April 22, 2009
'Earth' a whale of a flick
By LIZ BRAUN - Sun Media

Take a bow, Mother Nature.

To help mark Earth Day, Disneynature introduces a brilliant documentary that's all about this planet of ours.

Earth is an eye-popping celebration of flora and fauna all over the globe, a film that starts in the Arctic and touches down in deserts, oceans, mountains and rainforests.

The extraordinary visual display that is Earth follows three animal families as they face various challenges.

The first scenes in the movie focus on polar bears, both playful cubs and hungry adults coping with changes in their environment. Later, a group of elephants begins a lengthy trek to find food and water, and after that, a mother and a baby whale set out on their amazing migration.

Besides following the animal families, Earth looks at plants and animals in every climate zone -- and does so with all the technical magic available.


You can see extreme close-ups, in slow motion, of baby birds leaping out of the nest; or aerial shots of a caribou migration that reveals the enormity of the herd; or elapsed time photographs of the woodlands that move the trees from leaf buds to fall colours in a second.

The movie will show you the mating display of Birds of Paradise in the rain forests of New Guinea or impossibly large schools of fish in the ocean, and presents such wonders of the natural world in a way that makes you feel as if you're right there. (Expect vertigo in the sequence that shows Demoiselle Cranes flying through violent winds to cross the Himalayas.)

The movie is every bit as busy, vivid and colourful as the natural phenomena it examines.

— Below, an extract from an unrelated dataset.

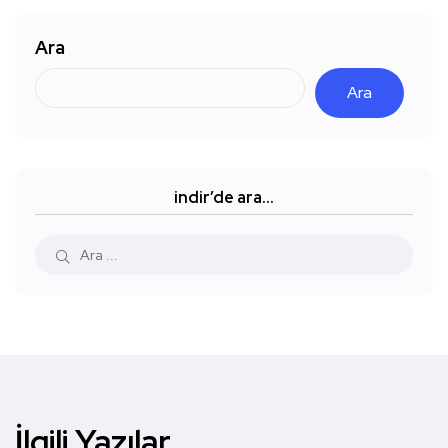
Ara
Ara
indir’de ara…
İlgili Yazılar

Earth was five years in the making, three of those years spent filming unusual creatures in hard-to-reach habitats. The movie was shot simultaneously with the Emmy Award winning BBC TV show, Planet Earth.

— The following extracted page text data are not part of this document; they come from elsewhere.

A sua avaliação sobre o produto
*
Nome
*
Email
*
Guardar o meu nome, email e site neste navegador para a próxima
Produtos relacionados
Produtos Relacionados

It's the first in a series of nature documentaries that will be released from Disneynature, a new branch of the Disney company, and fans can look forward to upcoming documentaries about flamingoes, orangutans and the world's oceans.

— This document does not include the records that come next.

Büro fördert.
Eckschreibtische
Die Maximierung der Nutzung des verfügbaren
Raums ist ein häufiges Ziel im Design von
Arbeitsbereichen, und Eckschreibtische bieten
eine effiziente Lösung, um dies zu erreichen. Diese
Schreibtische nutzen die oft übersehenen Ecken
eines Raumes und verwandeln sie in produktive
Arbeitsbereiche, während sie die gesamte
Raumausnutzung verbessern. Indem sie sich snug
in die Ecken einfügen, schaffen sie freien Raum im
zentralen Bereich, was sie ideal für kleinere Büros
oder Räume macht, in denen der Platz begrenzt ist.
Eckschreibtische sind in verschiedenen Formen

Quibblers will quibble that the movie is awash in human emotion and waxes anthropomorphic all over the place; furthermore, the camera looks away from the darker side of nature -- all that prey and death stuff -- to maintain a child-friendly surface.

Those interested in every detail may be disappointed in the way reality has been edited; on the other hand, the squeamish and those accompanying children to the movie may be relieved that the more violent side of nature isn't dwelled upon.

You know who you are.

Otherwise, Earth is a real crowd pleaser that manages to be the perfect combination of entertainment and education.

Earth is narrated by James Earl Jones.